さらなるICT活用で介護サービスの充実化に挑戦

スマートデバイス導入によって、同社の介護サービスは飛躍的に業務効率が上がった。また、特定事業所の同社にとって、業務指示や報告履歴を確実に残せるようになったこともメリットの1つだ。さらに、同社は現状に留まることなく、一歩先・二歩先を目指したスマートデバイスの有効活用方法を模索している。たとえば、介護サービス利用者の「見守りシステム」などがそうだ。こちらはワイモバイルが提供するタブレット 端末「MediaPad M1 8.0 403HW」をテスト利用しているという。会長の北爪氏は以下のように語る。

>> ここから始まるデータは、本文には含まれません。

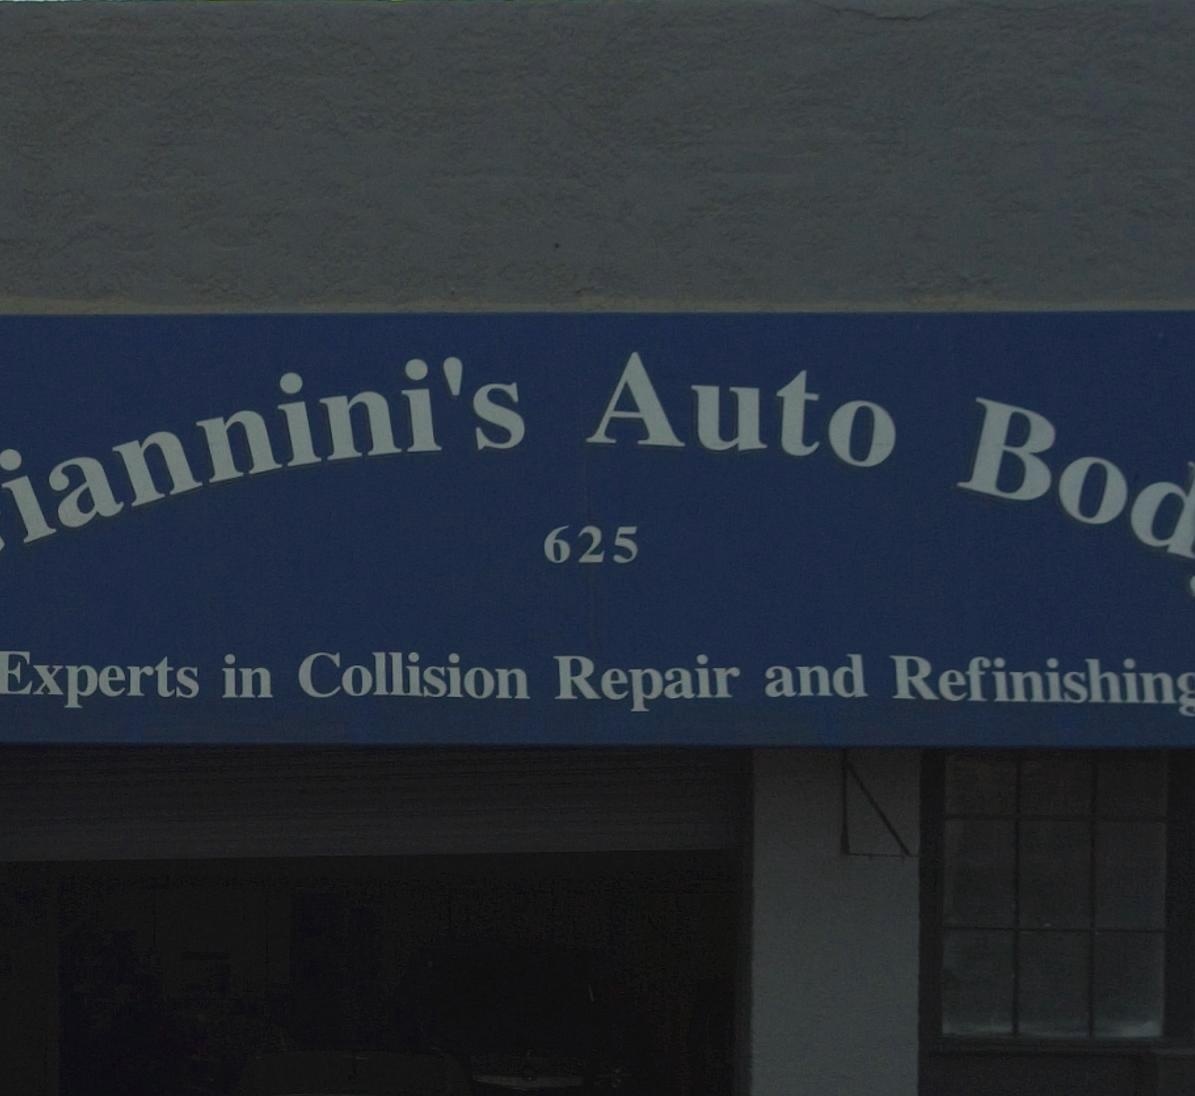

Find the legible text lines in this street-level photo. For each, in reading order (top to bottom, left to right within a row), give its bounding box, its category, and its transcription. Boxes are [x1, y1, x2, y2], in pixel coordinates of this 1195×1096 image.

[0, 353, 532, 552] BusinessName: iannini's
[541, 523, 644, 565] StreetNumber: 625
[577, 345, 1146, 531] BusinessName: Auto Bo
[0, 647, 1178, 717] None: Experts in Collision Repair and Refinishin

「人間を人間たらしめる不可欠な要素はコミュニケーションであると考えています。そこで、利用者がタブレット端末を介して相手と直接コミュニケーションをとる見守りシステムを試行している最中です。たとえば、遠く離れて暮らしているお子さんが親の様子を見ながら会話できる仕組みですね。寝たきりの方であればベッドにタブレット端末を設置することで、身体に負担がない形でコミュニケーションを楽しめる。現在、東京電機大学と研究を協同で行いながら、独り暮らしの老人の方であっても人とつながれる喜びを提供できるような仕組みを開発しています」(北爪氏)

さらには、タブレット端末による見守りシステムだけではなく、脈拍や活動量計といったライフログの記録やGPS機能による徘徊防止などを実現できるウエアラブルのデバイスも産学共同で実現に向けて動いている。また、現在は他の介護事業者や医師・看護士と情報を共有するために紙の書類を一部使わざるを得ないが、可能な限りペーパーレス化を目指しているという。独自に開発中の紙に記載した内容をデータ化する電子メモ帳や押印の電子化ツールなどによって100%に近いペーパーレスが可能になるだろうと渋谷氏は語る。

ウエアラブルのデバイスで利用者の健康を見守る仕組みも開発している

来たるべき超高齢化社会に対応するために、スマートフォンやタブレット端末を有効利用し、介護サービスの質・量の向上を追求し続けるわかばケアセンター。第一のモットーである「寄り添うおもてなしの心」を広め充実させていくために、同社は今後とも同業他社に先駆けたICT活用を行っていく。その試みによって、未来の介護事業の在り方が具現化されていくことだろう。